With pictures left out, write out exactly every line from the start of the data through the one that contains "X130000000Y-50000000D02*".
Listed records Start Marker
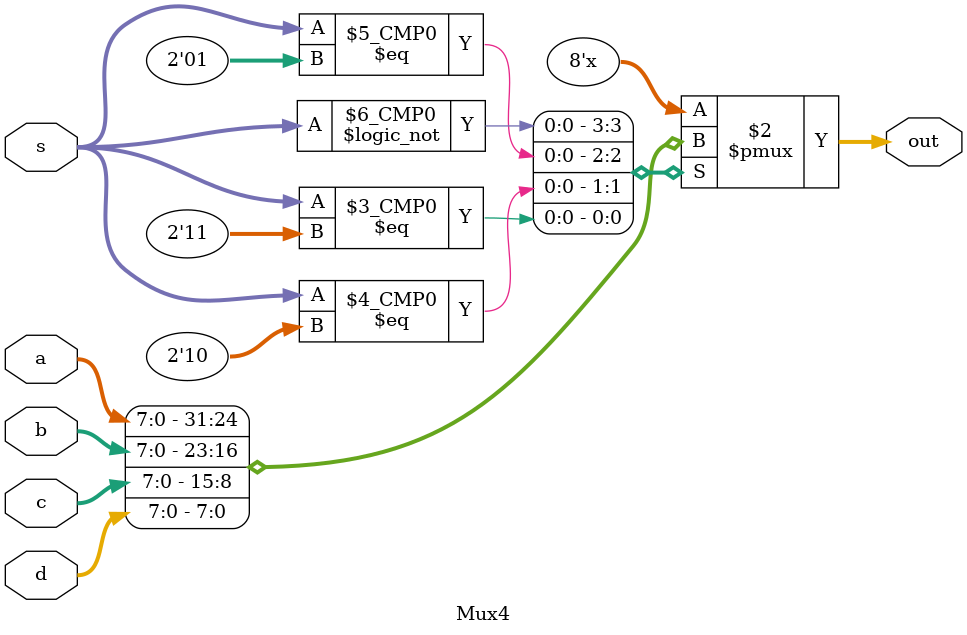
<source format=sv>
module Mux4 
# (parameter width = 8)
(
    input logic [width-1: 0] a,
    input logic [width-1: 0] b,
    input logic [width-1: 0] c,
    input logic [width-1: 0] d,
    input logic [1: 0] s,

    output logic [width-1: 0] out

);

always_comb begin
    case(s)
        2'b00:
            out = a;
        2'b01:
            out = b;
        2'b10:
            out = c;
        2'b11:
            out = d;
        default:
            out = 'bx;
    endcase
end

endmodule

</source>
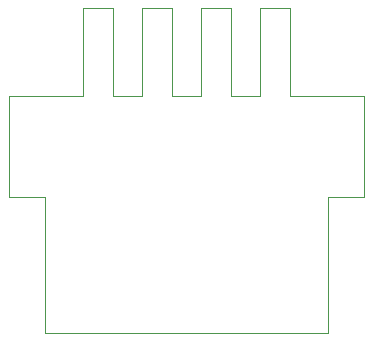
<source format=gbr>
%TF.GenerationSoftware,KiCad,Pcbnew,(5.1.12-1-10_14)*%
%TF.CreationDate,2022-02-21T12:57:33+08:00*%
%TF.ProjectId,esp32-c3_ddsu666,65737033-322d-4633-935f-646473753636,rev?*%
%TF.SameCoordinates,Original*%
%TF.FileFunction,Profile,NP*%
%FSLAX46Y46*%
G04 Gerber Fmt 4.6, Leading zero omitted, Abs format (unit mm)*
G04 Created by KiCad (PCBNEW (5.1.12-1-10_14)) date 2022-02-21 12:57:33*
%MOMM*%
%LPD*%
G01*
G04 APERTURE LIST*
%TA.AperFunction,Profile*%
%ADD10C,0.050000*%
%TD*%
G04 APERTURE END LIST*
D10*
X123750000Y-50000000D02*
X130000000Y-50000000D01*
X100000000Y-50000000D02*
X106250000Y-50000000D01*
X123750000Y-42500000D02*
X123750000Y-50000000D01*
X121250000Y-42500000D02*
X123750000Y-42500000D01*
X121250000Y-50000000D02*
X121250000Y-42500000D01*
X118750000Y-50000000D02*
X121250000Y-50000000D01*
X118750000Y-42500000D02*
X118750000Y-50000000D01*
X116250000Y-42500000D02*
X118750000Y-42500000D01*
X116250000Y-50000000D02*
X116250000Y-42500000D01*
X113750000Y-50000000D02*
X116250000Y-50000000D01*
X106250000Y-42500000D02*
X106250000Y-50000000D01*
X108750000Y-42500000D02*
X106250000Y-42500000D01*
X108750000Y-50000000D02*
X108750000Y-42500000D01*
X111250000Y-50000000D02*
X108750000Y-50000000D01*
X111250000Y-42500000D02*
X111250000Y-50000000D01*
X113750000Y-42500000D02*
X111250000Y-42500000D01*
X113750000Y-50000000D02*
X113750000Y-42500000D01*
X100000000Y-58500000D02*
X100000000Y-50000000D01*
X103000000Y-58500000D02*
X100000000Y-58500000D01*
X103000000Y-70000000D02*
X103000000Y-58500000D01*
X127000000Y-70000000D02*
X103000000Y-70000000D01*
X127000000Y-58500000D02*
X127000000Y-70000000D01*
X130000000Y-58500000D02*
X127000000Y-58500000D01*
X130000000Y-50000000D02*
X130000000Y-58500000D01*
M02*

</source>
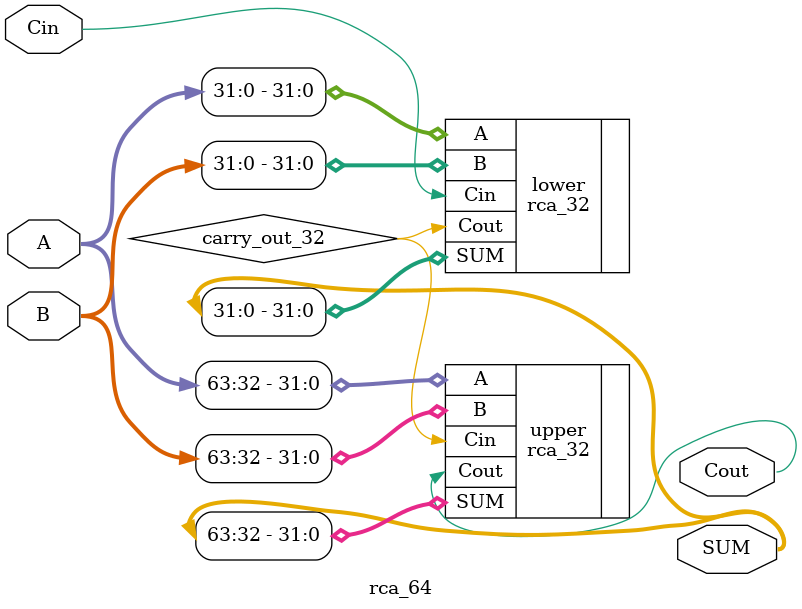
<source format=v>
module rca_64(
    input [63:0] A,
    input [63:0] B,
    input Cin,
    output [63:0] SUM,
    output Cout
);
    wire carry_out_32;

    rca_32 lower(
        .A(A[31:0]),
        .B(B[31:0]),
        .Cin(Cin),
        .SUM(SUM[31:0]),
        .Cout(carry_out_32)
    );

    rca_32 upper(
        .A(A[63:32]),
        .B(B[63:32]),
        .Cin(carry_out_32),
        .SUM(SUM[63:32]),
        .Cout(Cout)
    );
endmodule

</source>
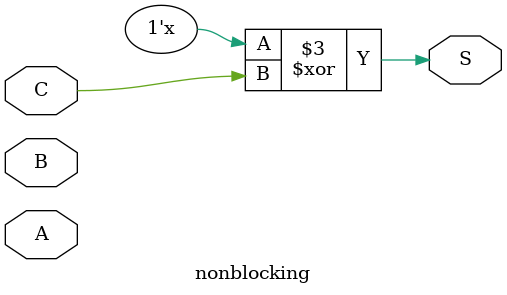
<source format=v>
module nonblocking (output reg S,
                 input wire A,B,C);
                 
	reg n1;
	
	always @(A,B,C)
	begin
		n1 <= A ^ B;
		S <= n1 ^ C;
	end 
	
endmodule
</source>
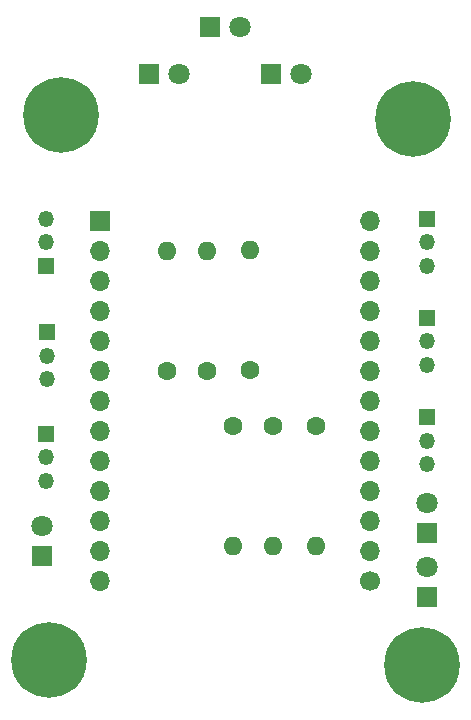
<source format=gbr>
%TF.GenerationSoftware,KiCad,Pcbnew,6.0.9-8da3e8f707~116~ubuntu20.04.1*%
%TF.CreationDate,2022-11-02T01:09:37+01:00*%
%TF.ProjectId,eleonora amianto 28bps,656c656f-6e6f-4726-9120-616d69616e74,rev?*%
%TF.SameCoordinates,Original*%
%TF.FileFunction,Soldermask,Top*%
%TF.FilePolarity,Negative*%
%FSLAX46Y46*%
G04 Gerber Fmt 4.6, Leading zero omitted, Abs format (unit mm)*
G04 Created by KiCad (PCBNEW 6.0.9-8da3e8f707~116~ubuntu20.04.1) date 2022-11-02 01:09:37*
%MOMM*%
%LPD*%
G01*
G04 APERTURE LIST*
%ADD10R,1.800000X1.800000*%
%ADD11C,1.800000*%
%ADD12C,1.600000*%
%ADD13O,1.600000X1.600000*%
%ADD14C,6.400000*%
%ADD15R,1.350000X1.350000*%
%ADD16O,1.350000X1.350000*%
%ADD17R,1.700000X1.700000*%
%ADD18O,1.700000X1.700000*%
%ADD19C,1.700000*%
G04 APERTURE END LIST*
D10*
%TO.C,D2*%
X103600000Y-84200000D03*
D11*
X106140000Y-84200000D03*
%TD*%
D10*
%TO.C,D3*%
X98460000Y-88200000D03*
D11*
X101000000Y-88200000D03*
%TD*%
D10*
%TO.C,D1*%
X108800000Y-88200000D03*
D11*
X111340000Y-88200000D03*
%TD*%
D12*
%TO.C,R1*%
X107000000Y-113200000D03*
D13*
X107000000Y-103040000D03*
%TD*%
D12*
%TO.C,R3*%
X100000000Y-113290000D03*
D13*
X100000000Y-103130000D03*
%TD*%
D12*
%TO.C,R4*%
X105600000Y-118000000D03*
D13*
X105600000Y-128160000D03*
%TD*%
D12*
%TO.C,R5*%
X109000000Y-118000000D03*
D13*
X109000000Y-128160000D03*
%TD*%
D12*
%TO.C,R6*%
X112600000Y-118000000D03*
D13*
X112600000Y-128160000D03*
%TD*%
D12*
%TO.C,R2*%
X103400000Y-113290000D03*
D13*
X103400000Y-103130000D03*
%TD*%
D10*
%TO.C,D5*%
X122000000Y-132400000D03*
D11*
X122000000Y-129860000D03*
%TD*%
D10*
%TO.C,D6*%
X89400000Y-129000000D03*
D11*
X89400000Y-126460000D03*
%TD*%
D14*
%TO.C,REF\u002A\u002A*%
X90000000Y-137800000D03*
%TD*%
D15*
%TO.C,RV4*%
X89750000Y-118600000D03*
D16*
X89750000Y-120600000D03*
X89750000Y-122600000D03*
%TD*%
D15*
%TO.C,M1*%
X122000000Y-100400000D03*
D16*
X122000000Y-102400000D03*
X122000000Y-104400000D03*
%TD*%
D15*
%TO.C,RV1*%
X122000000Y-117200000D03*
D16*
X122000000Y-119200000D03*
X122000000Y-121200000D03*
%TD*%
D15*
%TO.C,HB1*%
X89750000Y-104400000D03*
D16*
X89750000Y-102400000D03*
X89750000Y-100400000D03*
%TD*%
D14*
%TO.C,REF\u002A\u002A*%
X121600000Y-138200000D03*
%TD*%
D15*
%TO.C,RV3*%
X89800000Y-110000000D03*
D16*
X89800000Y-112000000D03*
X89800000Y-114000000D03*
%TD*%
D14*
%TO.C,REF\u002A\u002A*%
X91000000Y-91600000D03*
%TD*%
D17*
%TO.C,U1*%
X94340000Y-100635000D03*
D18*
X94340000Y-103175000D03*
X94340000Y-105715000D03*
X94340000Y-108255000D03*
X94340000Y-110795000D03*
X94340000Y-113335000D03*
X94340000Y-115875000D03*
X94340000Y-118415000D03*
X94340000Y-120955000D03*
X94340000Y-123495000D03*
X94340000Y-126035000D03*
X94340000Y-128575000D03*
X94340000Y-131115000D03*
D19*
X117200000Y-131115000D03*
D18*
X117200000Y-128575000D03*
X117200000Y-126035000D03*
X117200000Y-123495000D03*
X117200000Y-120955000D03*
X117200000Y-118415000D03*
X117200000Y-115875000D03*
X117200000Y-113335000D03*
X117200000Y-110795000D03*
X117200000Y-108255000D03*
X117200000Y-105715000D03*
X117200000Y-103175000D03*
X117200000Y-100635000D03*
%TD*%
D10*
%TO.C,D4*%
X122000000Y-127000000D03*
D11*
X122000000Y-124460000D03*
%TD*%
D15*
%TO.C,RV2*%
X122000000Y-108800000D03*
D16*
X122000000Y-110800000D03*
X122000000Y-112800000D03*
%TD*%
D14*
%TO.C,REF\u002A\u002A*%
X120800000Y-92000000D03*
%TD*%
M02*

</source>
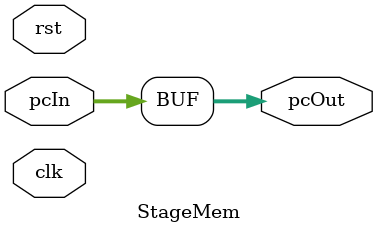
<source format=v>
module StageMem(
    input clk, rst,
    input [31:0] pcIn,
    output [31:0] pcOut
);
    assign pcOut = pcIn;
endmodule

</source>
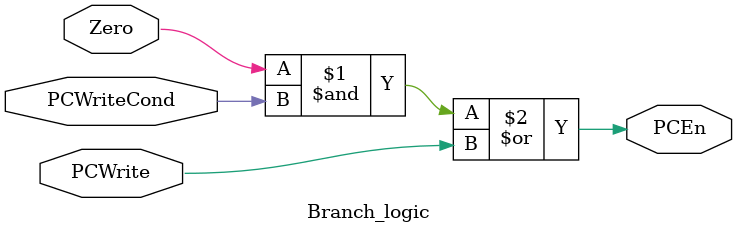
<source format=v>
module Branch_logic (
    input Zero, PCWriteCond, PCWrite,
    
    output PCEn
);

    assign PCEn = (Zero & PCWriteCond) | PCWrite;

endmodule
</source>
Listed records End Marker
= Written response =
<source format=sv>
module Mux4 
# (parameter width = 8)
(
    input logic [width-1: 0] a,
    input logic [width-1: 0] b,
    input logic [width-1: 0] c,
    input logic [width-1: 0] d,
    input logic [1: 0] s,

    output logic [width-1: 0] out

);

always_comb begin
    case(s)
        2'b00:
            out = a;
        2'b01:
            out = b;
        2'b10:
            out = c;
        2'b11:
            out = d;
        default:
            out = 'bx;
    endcase
end

endmodule

</source>
<source format=gbr>
%TF.GenerationSoftware,KiCad,Pcbnew,(5.1.12-1-10_14)*%
%TF.CreationDate,2022-02-21T12:57:33+08:00*%
%TF.ProjectId,esp32-c3_ddsu666,65737033-322d-4633-935f-646473753636,rev?*%
%TF.SameCoordinates,Original*%
%TF.FileFunction,Profile,NP*%
%FSLAX46Y46*%
G04 Gerber Fmt 4.6, Leading zero omitted, Abs format (unit mm)*
G04 Created by KiCad (PCBNEW (5.1.12-1-10_14)) date 2022-02-21 12:57:33*
%MOMM*%
%LPD*%
G01*
G04 APERTURE LIST*
%TA.AperFunction,Profile*%
%ADD10C,0.050000*%
%TD*%
G04 APERTURE END LIST*
D10*
X123750000Y-50000000D02*
X130000000Y-50000000D01*
X100000000Y-50000000D02*
X106250000Y-50000000D01*
X123750000Y-42500000D02*
X123750000Y-50000000D01*
X121250000Y-42500000D02*
X123750000Y-42500000D01*
X121250000Y-50000000D02*
X121250000Y-42500000D01*
X118750000Y-50000000D02*
X121250000Y-50000000D01*
X118750000Y-42500000D02*
X118750000Y-50000000D01*
X116250000Y-42500000D02*
X118750000Y-42500000D01*
X116250000Y-50000000D02*
X116250000Y-42500000D01*
X113750000Y-50000000D02*
X116250000Y-50000000D01*
X106250000Y-42500000D02*
X106250000Y-50000000D01*
X108750000Y-42500000D02*
X106250000Y-42500000D01*
X108750000Y-50000000D02*
X108750000Y-42500000D01*
X111250000Y-50000000D02*
X108750000Y-50000000D01*
X111250000Y-42500000D02*
X111250000Y-50000000D01*
X113750000Y-42500000D02*
X111250000Y-42500000D01*
X113750000Y-50000000D02*
X113750000Y-42500000D01*
X100000000Y-58500000D02*
X100000000Y-50000000D01*
X103000000Y-58500000D02*
X100000000Y-58500000D01*
X103000000Y-70000000D02*
X103000000Y-58500000D01*
X127000000Y-70000000D02*
X103000000Y-70000000D01*
X127000000Y-58500000D02*
X127000000Y-70000000D01*
X130000000Y-58500000D02*
X127000000Y-58500000D01*
X130000000Y-50000000D02*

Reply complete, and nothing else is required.